So fasste der scheidende NATO-Generalsekretär seine Amtszeit zusammen, die er - für manche überraschend - am 31. Dezember 2003 beendet. George Robertson, den die britische Königin für seine Verdienste als britischer Verteidigungsminister kurz vor seinem Wechsel von London nach Brüssel im August 1999 in den Adelsstand - zum Lord - erhob, hätte sicher noch länger bleiben können. Schließlich hatte er die Rückendeckung der führenden NATO-Macht USA.

Doch der Labour-Politiker Lord Robertson, der in der Gewerkschaftsbewegung in Schottland groß geworden war, zieht einen Posten als Teilzeit-Vizepräsident bei der britischen Telefon-Gesellschaft "Cable and Wireless" vor. Dann, sagt der 57-Jährige, habe er endlich mehr Zeit zum Golf spielen und Tee trinken.

Stressfaktor Irak-Krieg

Vielleicht hat ihn auch der Streit um den Irak-Krieg, der die NATO gespalten hat wie keine Krise zuvor, amtsmüde werden lassen. Robertson erinnert sich an jene Wochen im Frühjahr 2003:

"Stressig ist eine Untertreibung - es war eine harte Zeit. Die meiste Zeit verbrachte ich in Sitzungen oder am Telefon, aber ich bin schon lange im politischen Geschäft. Ich war vier Jahre Führer der schottischen Labour-Partei. Nach vier Jahren in der schottischen Politik ist alles andere reines Zuckerschlecken."

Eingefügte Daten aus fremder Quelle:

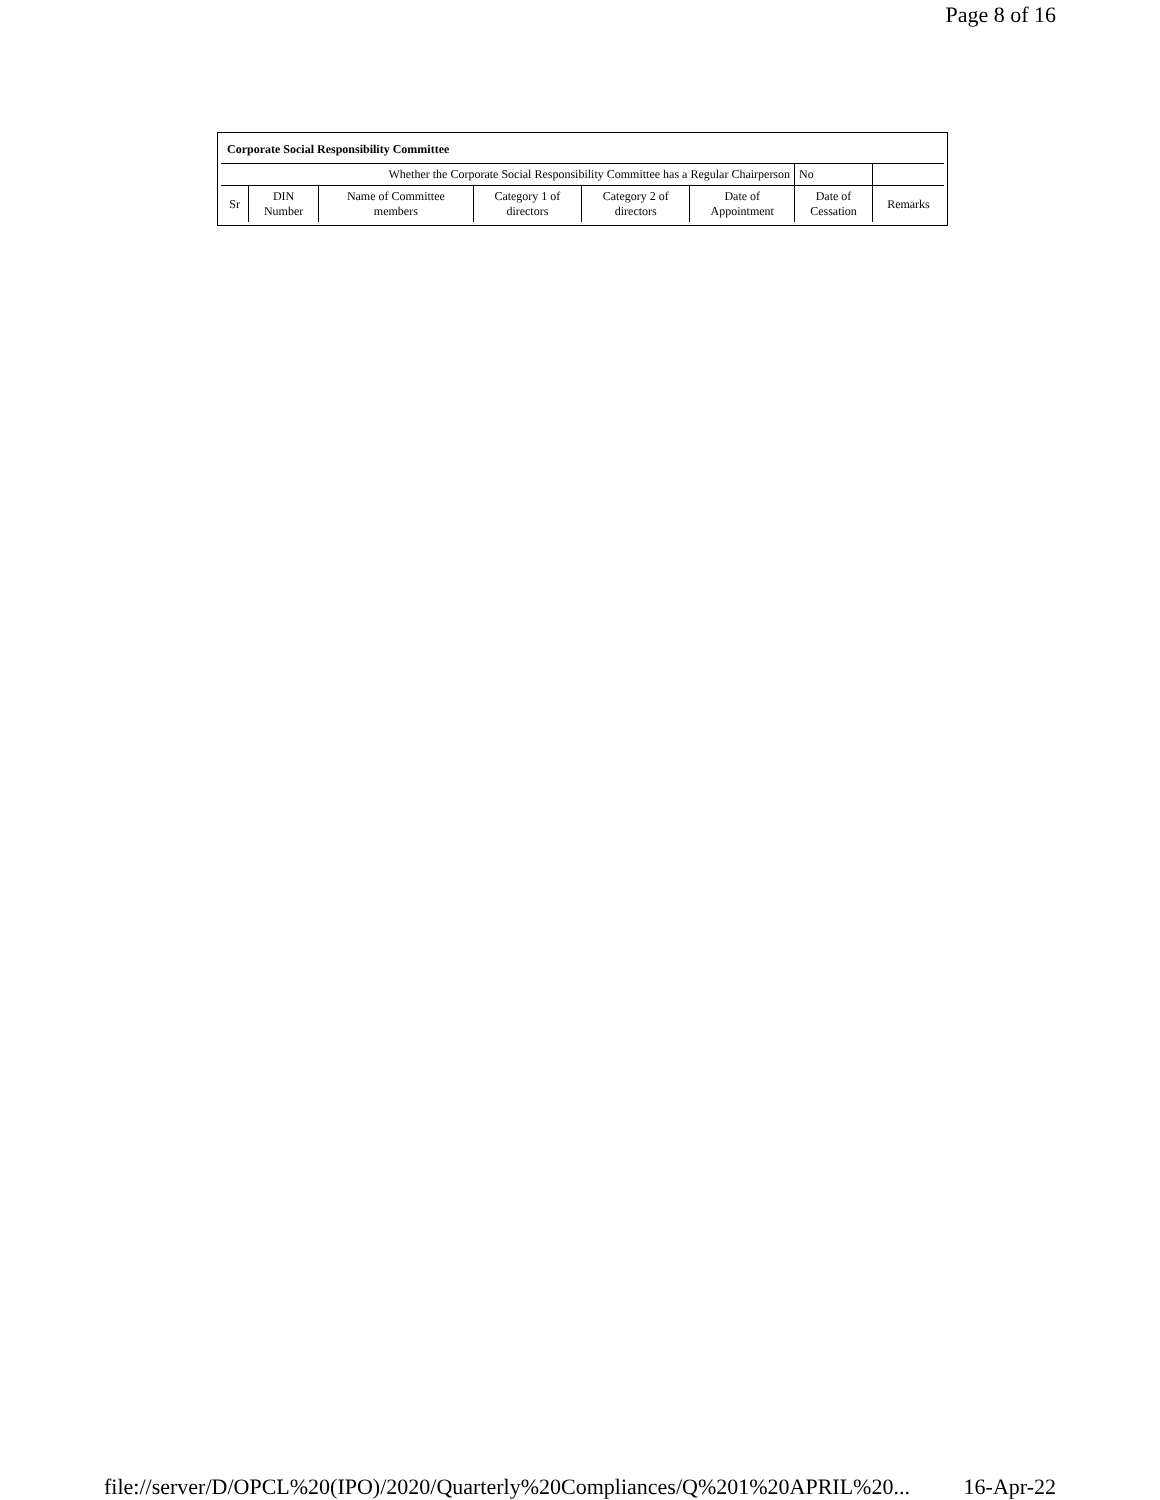Page 8 of 16
| Corporate Social Responsibility Committee | | | | | | | |
| Whether the Corporate Social Responsibility Committee has a Regular Chairperson | | | | | | No | |
| Sr | DIN Number | Name of Committee members | Category 1 of directors | Category 2 of directors | Date of Appointment | Date of Cessation | Remarks |
file://server/D/OPCL%20(IPO)/2020/Quarterly%20Compliances/Q%201%20APRIL%20... 16-Apr-22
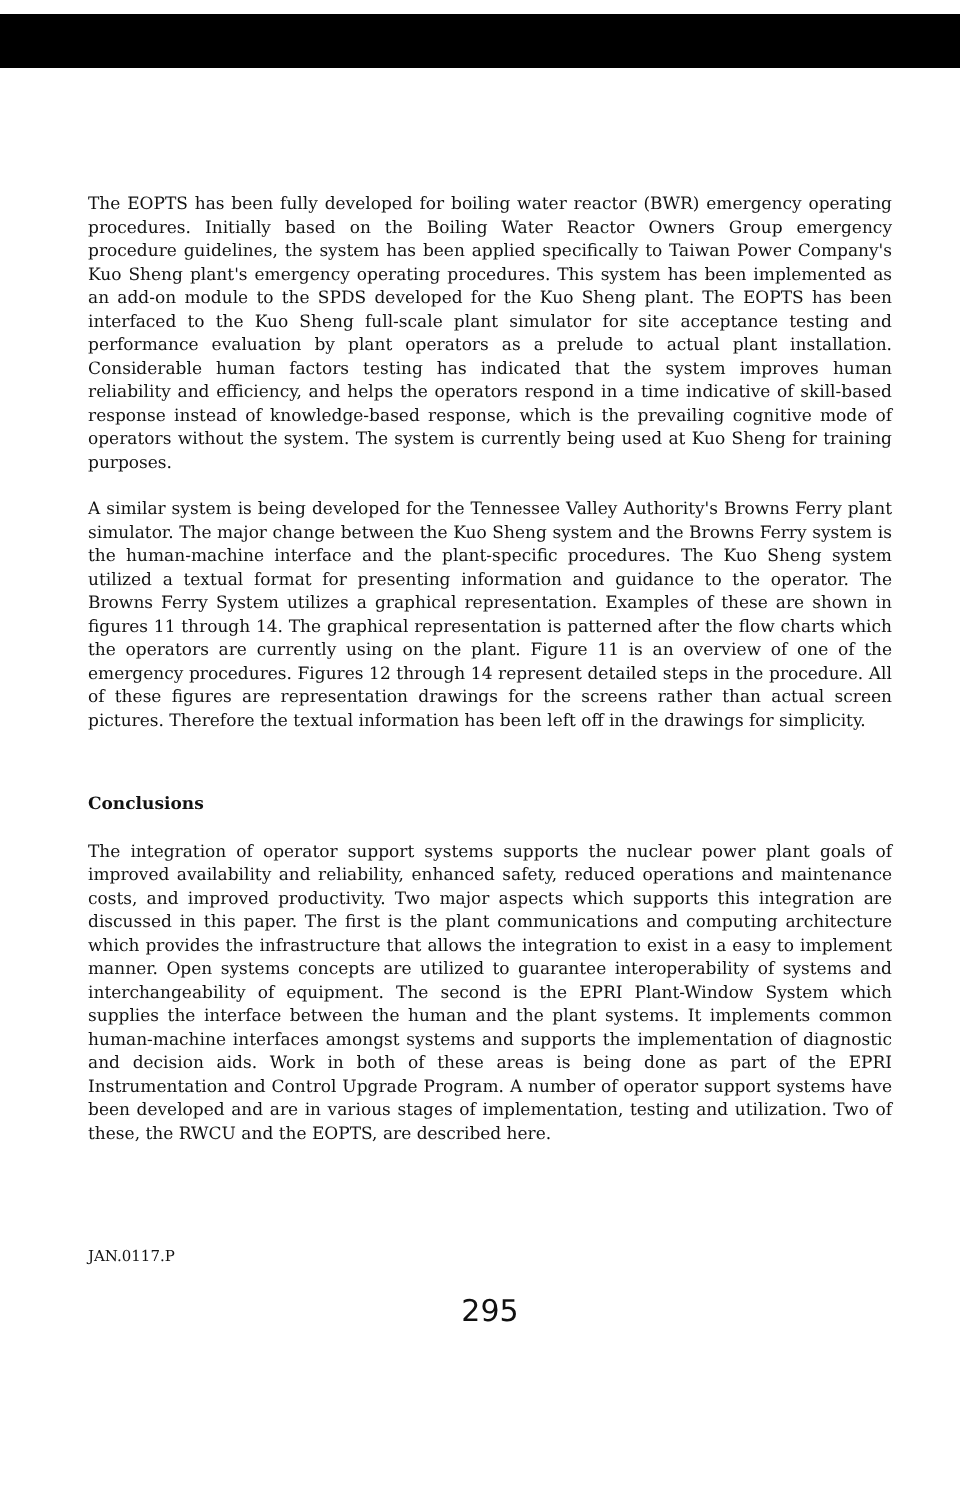The EOPTS has been fully developed for boiling water reactor (BWR) emergency operating procedures. Initially based on the Boiling Water Reactor Owners Group emergency procedure guidelines, the system has been applied specifically to Taiwan Power Company's Kuo Sheng plant's emergency operating procedures. This system has been implemented as an add-on module to the SPDS developed for the Kuo Sheng plant. The EOPTS has been interfaced to the Kuo Sheng full-scale plant simulator for site acceptance testing and performance evaluation by plant operators as a prelude to actual plant installation. Considerable human factors testing has indicated that the system improves human reliability and efficiency, and helps the operators respond in a time indicative of skill-based response instead of knowledge-based response, which is the prevailing cognitive mode of operators without the system. The system is currently being used at Kuo Sheng for training purposes.
A similar system is being developed for the Tennessee Valley Authority's Browns Ferry plant simulator. The major change between the Kuo Sheng system and the Browns Ferry system is the human-machine interface and the plant-specific procedures. The Kuo Sheng system utilized a textual format for presenting information and guidance to the operator. The Browns Ferry System utilizes a graphical representation. Examples of these are shown in figures 11 through 14. The graphical representation is patterned after the flow charts which the operators are currently using on the plant. Figure 11 is an overview of one of the emergency procedures. Figures 12 through 14 represent detailed steps in the procedure. All of these figures are representation drawings for the screens rather than actual screen pictures. Therefore the textual information has been left off in the drawings for simplicity.
Conclusions
The integration of operator support systems supports the nuclear power plant goals of improved availability and reliability, enhanced safety, reduced operations and maintenance costs, and improved productivity. Two major aspects which supports this integration are discussed in this paper. The first is the plant communications and computing architecture which provides the infrastructure that allows the integration to exist in a easy to implement manner. Open systems concepts are utilized to guarantee interoperability of systems and interchangeability of equipment. The second is the EPRI Plant-Window System which supplies the interface between the human and the plant systems. It implements common human-machine interfaces amongst systems and supports the implementation of diagnostic and decision aids. Work in both of these areas is being done as part of the EPRI Instrumentation and Control Upgrade Program. A number of operator support systems have been developed and are in various stages of implementation, testing and utilization. Two of these, the RWCU and the EOPTS, are described here.
JAN.0117.P
295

Der bullig wirkende Sohn eines Polizeibeamten von der Hebriden-Insel Isley glaubt, dass er die NATO wieder einigermaßen zusammengekittet hat. Zunächst hatten sich Deutschland, Frankreich und Belgien zum Ärger der USA geweigert, der Türkei NATO-Beistand gegen mögliche irakische Angriffe zuzusagen. Eine Zerbrechen der Allianz war nicht ausgeschlossen:

"Es sah so aus, als wären wir diesem Punkte nahe gewesen, aber zurückblickend glaube ich nicht, dass wir es wirklich waren. Riskante Spiele sind nichts Neues in internationalen Beziehungen. Einige Leute treiben es auf die Spitze, um sich durchzusetzen."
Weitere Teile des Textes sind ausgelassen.